If you use a DSLR camera, a tripod is recommended to get good long-exposure photos. In the absence of a tripod, set your camera to a shutter speed of less than a quarter of a second. NASA said make sure to open your camera’s aperture in its wider settings and also use manual focus mode.
For those who cannot opt out for this event, the Lowell Observatory in Flagstaff, Arizona, will host a YouTube livestream of views via its telescope starting at 7 pm ET on Monday. In Rome, the Virtual Telescope Project also plans to share live views of the combination.
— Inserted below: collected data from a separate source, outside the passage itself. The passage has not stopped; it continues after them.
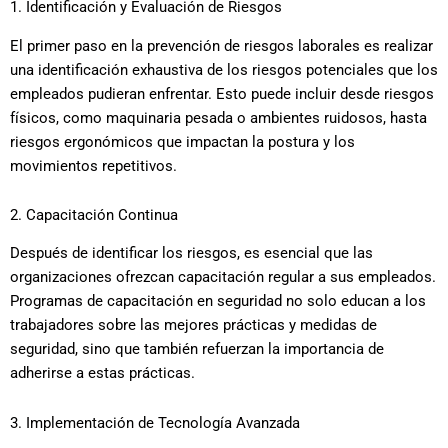
1. Identificación y Evaluación de Riesgos
El primer paso en la prevención de riesgos laborales es realizar
una identificación exhaustiva de los riesgos potenciales que los
empleados pudieran enfrentar. Esto puede incluir desde riesgos
físicos, como maquinaria pesada o ambientes ruidosos, hasta
riesgos ergonómicos que impactan la postura y los
movimientos repetitivos.
2. Capacitación Continua
Después de identificar los riesgos, es esencial que las
organizaciones ofrezcan capacitación regular a sus empleados.
Programas de capacitación en seguridad no solo educan a los
trabajadores sobre las mejores prácticas y medidas de
seguridad, sino que también refuerzan la importancia de
adherirse a estas prácticas.
3. Implementación de Tecnología Avanzada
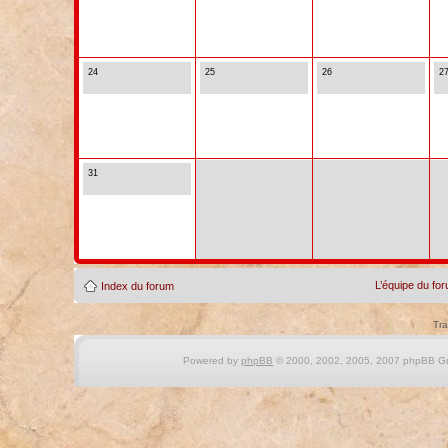
24
25
26
2
31
L’équipe du fo
Index du forum
Tra
Powered by
phpBB
© 2000, 2002, 2005, 2007 phpBB Gro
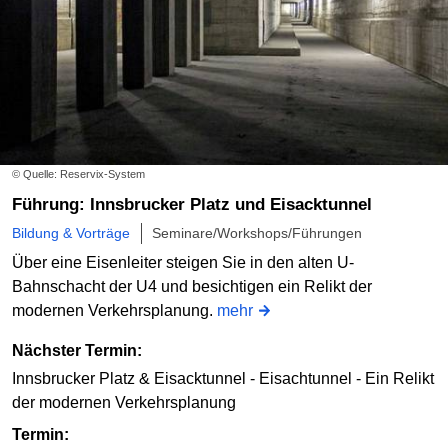
© Quelle: Reservix-System
Führung: Innsbrucker Platz und Eisacktunnel
Bildung & Vorträge
Seminare/Workshops/Führungen
Über eine Eisenleiter steigen Sie in den alten U-
Bahnschacht der U4 und besichtigen ein Relikt der
modernen Verkehrsplanung.
mehr
Nächster Termin:
Innsbrucker Platz & Eisacktunnel - Eisachtunnel - Ein Relikt
der modernen Verkehrsplanung
Termin:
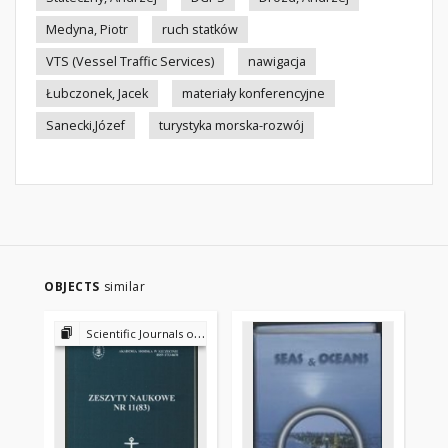
Medyna, Piotr
ruch statków
VTS (Vessel Traffic Services)
nawigacja
Łubczonek, Jacek
materiały konferencyjne
Sanecki,Józef
turystyka morska-rozwój
OBJECTS
similar
Scientific Journals of the Maritime University of Szczecin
Another such combination will come in 2080
In the last 2,000 years, only twice has it happened that Jupiter and Saturn have come close to the sky, as they will achieve this year. One was in 1623, but the glare of the sun made it impossible to see. The other was in 1226.
But if you miss the Constitution on December 21, another 60 years will come.
On March 15, 2080, Jupiter and Saturn will appear around this month. The event will be easy to see, as it will appear high above the horizon, Hartigan said.
“Big challenge,” he said, “you have to live for another 60 years to see it!”